Aim of the exercise: Sort through the listing below and keep each line with the word "scroll". Copy those.

Recorded information:
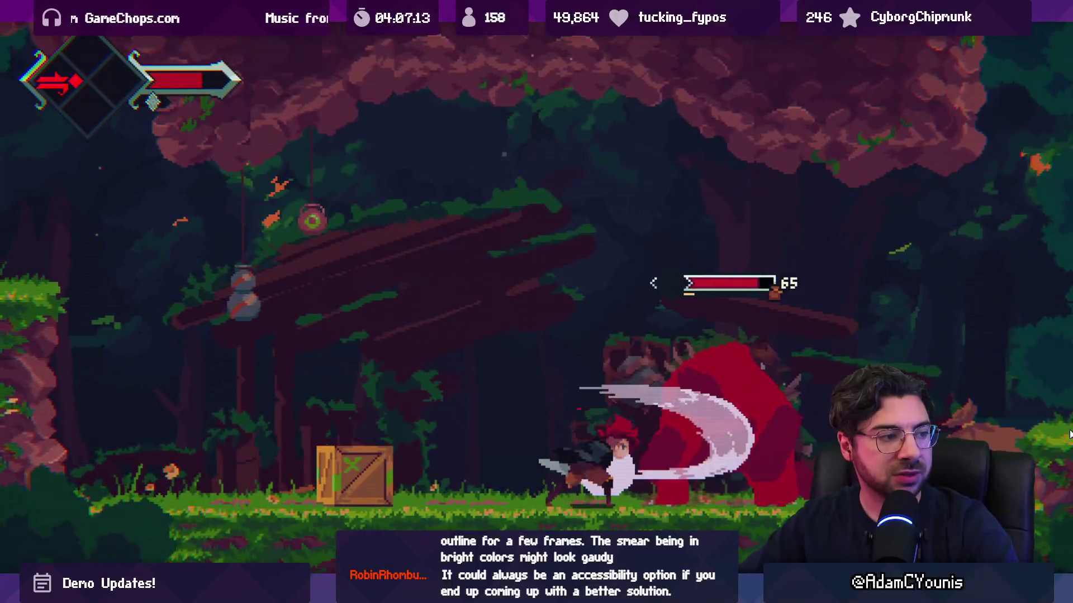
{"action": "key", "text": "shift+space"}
---
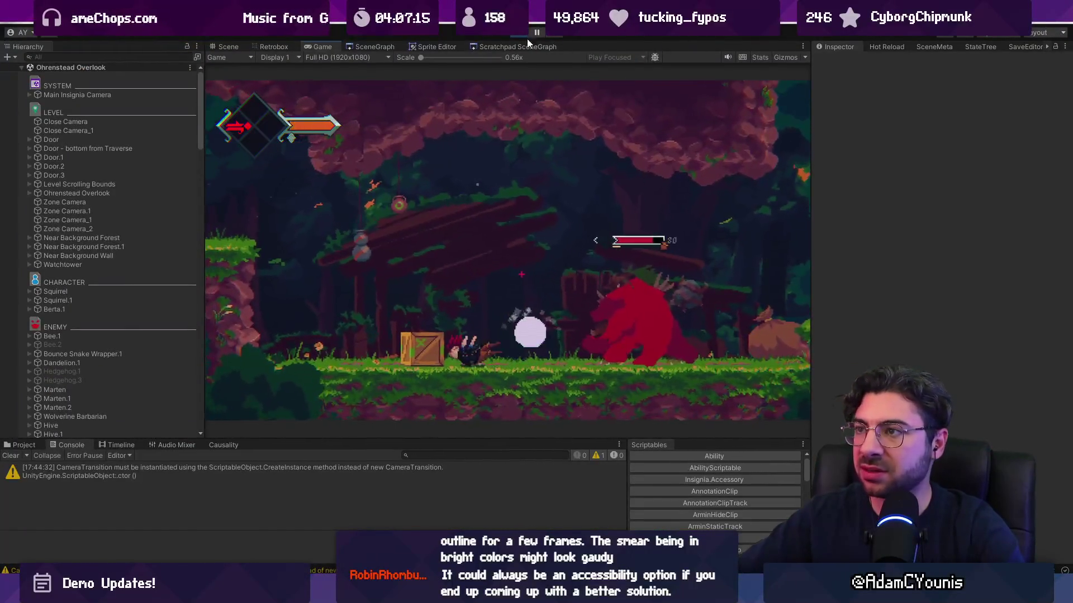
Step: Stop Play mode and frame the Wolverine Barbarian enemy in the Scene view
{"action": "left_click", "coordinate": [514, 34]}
* * *
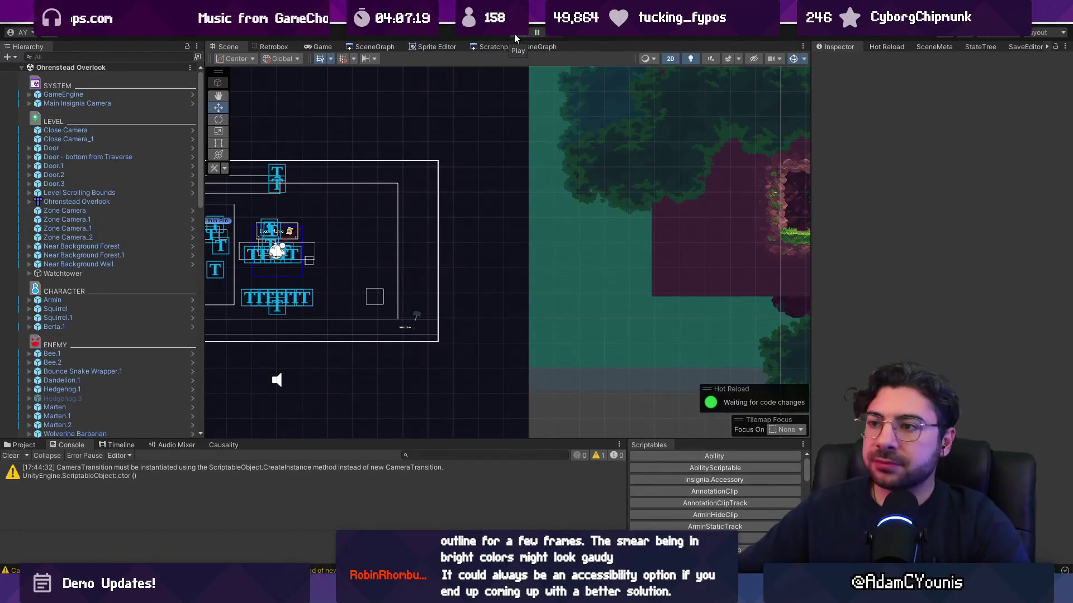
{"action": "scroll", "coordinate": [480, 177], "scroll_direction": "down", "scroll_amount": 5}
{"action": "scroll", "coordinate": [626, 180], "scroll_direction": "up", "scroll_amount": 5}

Result for this task:
{"action": "scroll", "coordinate": [480, 177], "scroll_direction": "down", "scroll_amount": 5}
{"action": "scroll", "coordinate": [626, 180], "scroll_direction": "up", "scroll_amount": 5}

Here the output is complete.